Unitarian Universalist Congregation of Somerset Hills

Open minds, loving hearts, helping hands

What Makes a Unitarian Universalist?

Every Unitarian Universalist is unique. We come from diverse ethnic, racial, spiritual, economic, political backgrounds and sexual identities, and our current identities and spirituality reflect our past, our current thinking, and our hopes for the future.
We welcome you from wherever you came, whomever you are today, and whomever you look forward to being tomorrow.
We offer the following comments by way of introduction. You may learn much more by following links on our Resources page, but speaking with our members and minister, by attending services, and by taking free classes like “UU Basics” at our church. We encourage your curiosity because once, we were all new here.

Affirmation of the Unitarian Universalist Congregation of Somerset Hills, Somerville, NJ
Love is the spirit of this congregation, and service is its heart.
This is our greatest covenant:
To seek the truth in freedom;
To live together in peace:
And to help one another.

Affirmation from the Unitarian Universalist Church of Greensboro, NC:
Being a Unitarian Universalist means taking personal responsibility for your own religious life. No one will try to remake you religiously. We won’t offer you “final and absolute truths” or rigid dogma. Instead, we try to provide a stimulating and congenial atmosphere in which you may seek answers…in which you may ask new questions…in which you are free to discover the best that is in you. We reject the idea that a book or institution is superior to the conscience and intellect of a morally responsible person. We affirm that your spiritual well-being is yours to determine.
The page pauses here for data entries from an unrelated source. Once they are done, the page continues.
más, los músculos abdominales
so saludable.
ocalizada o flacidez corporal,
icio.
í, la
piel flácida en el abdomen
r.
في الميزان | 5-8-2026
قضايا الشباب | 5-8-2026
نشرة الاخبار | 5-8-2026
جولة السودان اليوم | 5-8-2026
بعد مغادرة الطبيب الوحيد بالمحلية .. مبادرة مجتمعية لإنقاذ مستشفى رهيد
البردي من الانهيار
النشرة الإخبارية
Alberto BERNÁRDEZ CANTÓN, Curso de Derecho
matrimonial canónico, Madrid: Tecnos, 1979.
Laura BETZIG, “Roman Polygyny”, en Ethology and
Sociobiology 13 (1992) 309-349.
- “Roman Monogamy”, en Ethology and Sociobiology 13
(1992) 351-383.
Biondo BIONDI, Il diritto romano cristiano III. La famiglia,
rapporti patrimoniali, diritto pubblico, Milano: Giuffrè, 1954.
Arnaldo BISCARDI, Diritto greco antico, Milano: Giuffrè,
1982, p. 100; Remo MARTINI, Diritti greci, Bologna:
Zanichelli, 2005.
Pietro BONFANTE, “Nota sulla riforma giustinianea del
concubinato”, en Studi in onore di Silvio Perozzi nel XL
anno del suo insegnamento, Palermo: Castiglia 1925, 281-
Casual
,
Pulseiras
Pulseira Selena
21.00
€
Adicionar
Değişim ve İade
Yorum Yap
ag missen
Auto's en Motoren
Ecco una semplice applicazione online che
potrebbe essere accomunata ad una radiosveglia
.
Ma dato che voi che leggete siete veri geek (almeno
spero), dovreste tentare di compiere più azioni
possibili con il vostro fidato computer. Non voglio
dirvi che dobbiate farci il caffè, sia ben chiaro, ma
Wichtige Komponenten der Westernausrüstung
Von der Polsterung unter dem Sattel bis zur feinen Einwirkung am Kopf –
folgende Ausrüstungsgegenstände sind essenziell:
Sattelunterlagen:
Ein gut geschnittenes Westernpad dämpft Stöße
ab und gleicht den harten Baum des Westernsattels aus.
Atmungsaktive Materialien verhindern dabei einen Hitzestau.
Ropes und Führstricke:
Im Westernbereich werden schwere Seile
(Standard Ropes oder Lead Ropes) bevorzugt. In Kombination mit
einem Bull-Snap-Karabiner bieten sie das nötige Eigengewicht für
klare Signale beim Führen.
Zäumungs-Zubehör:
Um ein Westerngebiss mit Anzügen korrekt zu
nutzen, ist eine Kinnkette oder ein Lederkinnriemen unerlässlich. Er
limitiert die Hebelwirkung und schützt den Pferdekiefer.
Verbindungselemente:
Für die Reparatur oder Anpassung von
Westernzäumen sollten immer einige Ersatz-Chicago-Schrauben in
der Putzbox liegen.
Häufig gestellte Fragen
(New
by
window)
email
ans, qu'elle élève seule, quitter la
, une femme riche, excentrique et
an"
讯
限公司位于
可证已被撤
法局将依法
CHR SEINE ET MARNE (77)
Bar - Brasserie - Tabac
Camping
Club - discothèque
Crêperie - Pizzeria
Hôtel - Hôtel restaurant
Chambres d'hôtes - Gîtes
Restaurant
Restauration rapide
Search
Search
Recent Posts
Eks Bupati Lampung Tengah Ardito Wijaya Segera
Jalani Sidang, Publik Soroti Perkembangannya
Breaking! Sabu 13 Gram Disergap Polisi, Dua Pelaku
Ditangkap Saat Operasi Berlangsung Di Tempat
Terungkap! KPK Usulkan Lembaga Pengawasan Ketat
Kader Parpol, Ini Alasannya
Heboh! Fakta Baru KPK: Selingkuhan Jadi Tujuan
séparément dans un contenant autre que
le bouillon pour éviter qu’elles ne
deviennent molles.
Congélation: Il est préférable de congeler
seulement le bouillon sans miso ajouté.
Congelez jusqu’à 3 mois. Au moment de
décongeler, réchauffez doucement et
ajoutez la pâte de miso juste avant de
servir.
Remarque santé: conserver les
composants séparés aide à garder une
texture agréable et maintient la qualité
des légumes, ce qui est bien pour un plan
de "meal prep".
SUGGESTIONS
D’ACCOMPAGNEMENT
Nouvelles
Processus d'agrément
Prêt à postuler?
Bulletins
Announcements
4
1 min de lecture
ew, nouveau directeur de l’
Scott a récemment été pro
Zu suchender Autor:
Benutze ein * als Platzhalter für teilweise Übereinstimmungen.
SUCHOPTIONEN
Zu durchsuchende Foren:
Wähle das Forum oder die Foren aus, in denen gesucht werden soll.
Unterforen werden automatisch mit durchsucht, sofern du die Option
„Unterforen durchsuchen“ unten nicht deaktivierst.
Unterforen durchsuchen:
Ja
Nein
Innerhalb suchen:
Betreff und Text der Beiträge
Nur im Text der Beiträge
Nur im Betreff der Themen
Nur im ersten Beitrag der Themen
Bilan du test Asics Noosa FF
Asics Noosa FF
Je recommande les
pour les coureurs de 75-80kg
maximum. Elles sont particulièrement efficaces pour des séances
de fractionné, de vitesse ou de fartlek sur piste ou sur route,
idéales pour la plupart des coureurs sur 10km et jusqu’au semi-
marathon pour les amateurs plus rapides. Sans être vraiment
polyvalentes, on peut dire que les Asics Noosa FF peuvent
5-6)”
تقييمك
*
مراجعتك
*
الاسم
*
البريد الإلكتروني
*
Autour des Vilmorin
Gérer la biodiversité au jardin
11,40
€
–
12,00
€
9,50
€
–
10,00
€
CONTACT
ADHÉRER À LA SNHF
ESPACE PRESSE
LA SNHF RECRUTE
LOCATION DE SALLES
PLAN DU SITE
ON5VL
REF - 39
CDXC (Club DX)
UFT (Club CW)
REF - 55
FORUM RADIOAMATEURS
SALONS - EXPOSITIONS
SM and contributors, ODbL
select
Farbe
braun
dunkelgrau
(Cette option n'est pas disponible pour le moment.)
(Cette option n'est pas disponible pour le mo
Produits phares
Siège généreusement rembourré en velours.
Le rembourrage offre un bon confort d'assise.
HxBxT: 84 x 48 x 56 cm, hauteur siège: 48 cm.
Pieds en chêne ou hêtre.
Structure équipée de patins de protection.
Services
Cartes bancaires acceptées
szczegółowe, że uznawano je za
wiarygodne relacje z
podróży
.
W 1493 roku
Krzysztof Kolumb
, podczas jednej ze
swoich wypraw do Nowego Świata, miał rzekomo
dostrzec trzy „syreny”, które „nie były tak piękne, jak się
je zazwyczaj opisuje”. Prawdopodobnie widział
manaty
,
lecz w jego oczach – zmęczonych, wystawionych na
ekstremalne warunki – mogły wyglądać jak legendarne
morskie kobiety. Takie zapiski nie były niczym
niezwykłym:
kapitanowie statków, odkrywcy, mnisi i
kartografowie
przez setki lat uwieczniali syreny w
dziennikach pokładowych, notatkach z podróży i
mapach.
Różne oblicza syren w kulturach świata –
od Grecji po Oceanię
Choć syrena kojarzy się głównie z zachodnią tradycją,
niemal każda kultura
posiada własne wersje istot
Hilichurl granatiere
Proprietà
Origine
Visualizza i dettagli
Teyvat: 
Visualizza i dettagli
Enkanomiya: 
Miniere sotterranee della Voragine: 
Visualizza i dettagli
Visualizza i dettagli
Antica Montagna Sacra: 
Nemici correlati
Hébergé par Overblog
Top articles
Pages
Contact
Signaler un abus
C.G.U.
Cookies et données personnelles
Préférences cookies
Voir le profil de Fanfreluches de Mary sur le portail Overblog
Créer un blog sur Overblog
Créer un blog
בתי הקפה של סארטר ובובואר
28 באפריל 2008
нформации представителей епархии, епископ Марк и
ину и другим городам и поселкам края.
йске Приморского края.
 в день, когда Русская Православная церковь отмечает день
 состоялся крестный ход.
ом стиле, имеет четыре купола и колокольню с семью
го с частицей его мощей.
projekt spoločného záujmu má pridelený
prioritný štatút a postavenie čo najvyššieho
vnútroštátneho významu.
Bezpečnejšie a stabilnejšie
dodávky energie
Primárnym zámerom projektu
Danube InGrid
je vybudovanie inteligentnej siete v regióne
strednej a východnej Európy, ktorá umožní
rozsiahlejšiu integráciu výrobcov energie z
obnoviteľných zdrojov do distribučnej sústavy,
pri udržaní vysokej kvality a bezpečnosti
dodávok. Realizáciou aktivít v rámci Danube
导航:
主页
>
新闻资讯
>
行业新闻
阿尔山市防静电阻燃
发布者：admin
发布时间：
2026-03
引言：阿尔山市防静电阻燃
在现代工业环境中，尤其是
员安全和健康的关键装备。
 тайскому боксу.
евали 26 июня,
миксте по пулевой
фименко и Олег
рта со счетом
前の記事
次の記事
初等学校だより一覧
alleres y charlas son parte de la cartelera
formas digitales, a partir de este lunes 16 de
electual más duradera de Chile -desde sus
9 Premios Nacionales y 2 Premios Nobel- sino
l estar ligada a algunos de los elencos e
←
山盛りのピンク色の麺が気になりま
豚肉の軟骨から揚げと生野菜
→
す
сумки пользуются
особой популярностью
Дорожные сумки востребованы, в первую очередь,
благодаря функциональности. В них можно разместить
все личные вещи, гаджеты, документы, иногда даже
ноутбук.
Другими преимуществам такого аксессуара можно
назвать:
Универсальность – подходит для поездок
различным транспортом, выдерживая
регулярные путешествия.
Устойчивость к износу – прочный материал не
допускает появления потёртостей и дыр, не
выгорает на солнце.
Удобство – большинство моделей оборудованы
Getting Serious About Unitarian Universalism
by Scott Alexander, a UU Minister serving the Fellowship of Vero Beach, FL
Being a UU means searching for your own defining religious principles and then allowing yourself to be captured by them. Actively practicing our free religion has an inescapable quality about it. The only choice involved is whether or not to take your emerging personal truths and principles seriously enough to actually live them on a daily basis. Once you find your moral and spiritual guideposts (and these evolve over the years), you have no choice but to follow the path that your guideposts define. This faith tradition, which trusts the integrity and worth of each individual, sets you free not so that you can casually dabble in religion, but so that you can become, “intoxicated” by an authentic, personal faith you cannot help but live, serve, and cherish.
Being a UU is about much more than the opinions and beliefs you hold, it is about the way you live everyday. Our tradition has always affirmed that true religion is about deeds, not creeds. UUs are fond of saying, “Don’t tell me what you believe, show me how you live.”
The history, spirit and principles of our UU faith clearly call upon us to grow bigger, more inclusive hearts. Being a UU means daily lending yourself and your soul to the building of a gentler, more humane world—most often not in grand and glorious heroic feats like those accomplished by great human saints, but in little, everyday ways that have the power to transform our world, one caring, responsible deed at a time.
Now please don’t be intimidated! Being serious about your Unitarian Universalism means that you simply strive to make a positive, principled difference right where you live in your little cluttered corner of life, in all the everyday ways that count.